Note that to get a solution we fix $x_0$, $y_0>0$ and consider the solution that satisfies furthermore $\phi(x_0) = y_0$. Now, there are in fact $\infty^1$, and not $\infty^2$ such solutions, since for all pairs $(x^*, y^*)$ on the graph of one, we get the same one. In other words, the family of solutions ( of leaves if you want) depends on $1$ parameter ( something that they tell you in ODE class while hand-waving). However, globally labelling such solutions could be tricky.

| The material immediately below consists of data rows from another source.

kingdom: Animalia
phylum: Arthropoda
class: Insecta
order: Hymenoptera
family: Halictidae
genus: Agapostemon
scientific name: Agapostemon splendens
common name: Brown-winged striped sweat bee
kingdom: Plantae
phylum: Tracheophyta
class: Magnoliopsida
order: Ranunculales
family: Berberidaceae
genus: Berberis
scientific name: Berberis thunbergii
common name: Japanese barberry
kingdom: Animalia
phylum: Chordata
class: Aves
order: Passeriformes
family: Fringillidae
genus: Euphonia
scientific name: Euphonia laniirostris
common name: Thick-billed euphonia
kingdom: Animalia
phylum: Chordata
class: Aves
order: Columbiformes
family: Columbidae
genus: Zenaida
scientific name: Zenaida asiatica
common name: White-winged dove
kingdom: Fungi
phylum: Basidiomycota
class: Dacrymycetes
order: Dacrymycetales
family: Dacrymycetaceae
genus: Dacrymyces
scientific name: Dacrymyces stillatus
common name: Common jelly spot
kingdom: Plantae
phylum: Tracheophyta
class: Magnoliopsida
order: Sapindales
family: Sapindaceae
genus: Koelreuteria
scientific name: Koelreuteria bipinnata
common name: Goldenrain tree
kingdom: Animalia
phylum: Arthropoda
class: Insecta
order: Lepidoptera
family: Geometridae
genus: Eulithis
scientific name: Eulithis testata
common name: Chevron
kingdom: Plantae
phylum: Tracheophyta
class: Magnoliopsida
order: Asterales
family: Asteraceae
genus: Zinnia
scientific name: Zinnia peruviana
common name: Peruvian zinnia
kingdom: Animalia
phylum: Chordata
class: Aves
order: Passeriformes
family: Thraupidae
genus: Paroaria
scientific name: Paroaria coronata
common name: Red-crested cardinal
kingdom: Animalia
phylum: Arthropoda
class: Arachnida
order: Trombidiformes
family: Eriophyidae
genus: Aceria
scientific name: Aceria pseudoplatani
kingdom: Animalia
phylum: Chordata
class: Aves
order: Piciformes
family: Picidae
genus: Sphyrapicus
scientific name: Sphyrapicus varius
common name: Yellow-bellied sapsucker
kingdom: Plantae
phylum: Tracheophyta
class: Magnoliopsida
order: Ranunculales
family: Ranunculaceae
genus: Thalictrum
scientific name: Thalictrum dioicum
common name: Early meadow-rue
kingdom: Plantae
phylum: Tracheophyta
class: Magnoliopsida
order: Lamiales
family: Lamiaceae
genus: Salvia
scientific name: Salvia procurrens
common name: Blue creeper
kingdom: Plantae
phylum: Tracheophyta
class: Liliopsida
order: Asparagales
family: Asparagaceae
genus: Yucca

To label the solutions( leaves), find a transversal curve $t\mapsto (\psi_1(t), \psi_2(t))$ that intersects each leaf in exactly one point. This has to work globally. (Foliations are tricky...). Now I think we could consider the transversal $t \mapsto (t, t)$. In this way we'll get a function $f\colon (0, \infty)^2$ with the leaves the level curves. The description of the function is this:
for every $(x_0, y_0)$, the solution of the Cauchy problem $$\frac{dy}{dx} = - \frac{n_1(x,y)}{n_2(x,y)}, \ y(x_0) = x_0 $$
has a unique fixed point $t = t(x_0, y_0)$. We take $f(x_0, y_0) = t$.
Notes:
We see that in this case every level set is a leaf so connected. This is a nice situation, where leaves can be labeled "linearly". However, you can start with a submersion $f$, but whose level sets are not connected. Now, look only at the distribution of hyperplanes, and so at the foliation. All is good, integrable, but trying to write each leaf separately as a level set would be a problem.
The case of general $n$ : the Frobenius integrability condition ensure that the solution of the Cauchy-Frobenius problem
$$\frac{\partial y}{\partial x_i} = - \frac{a_i(x', y)}{a_n(x',y)}$$ exists locally. Extend it all the way and get the graphs as the leaves of the foliations. Again, we have to label them. Each of the leaves will intersect the diagonal $(t, t, \ldots, t)$ in exactly one point. Now the function $f(x_{01}, \ldots, x_{0n-1}, x_{0n})$ is as follows: the solution $y_{(x'_0, x_{0,n})}$ of
$$\frac{\partial y}{\partial x_i} = -\frac{a_i(x',y)}{a_n(x',y)} \ \ , y(x'_0) = x_{0n}$$ has a unique "fixed point" $(t,t\ldots, t)$. Define $f((x'_0, x_{0n})=t$.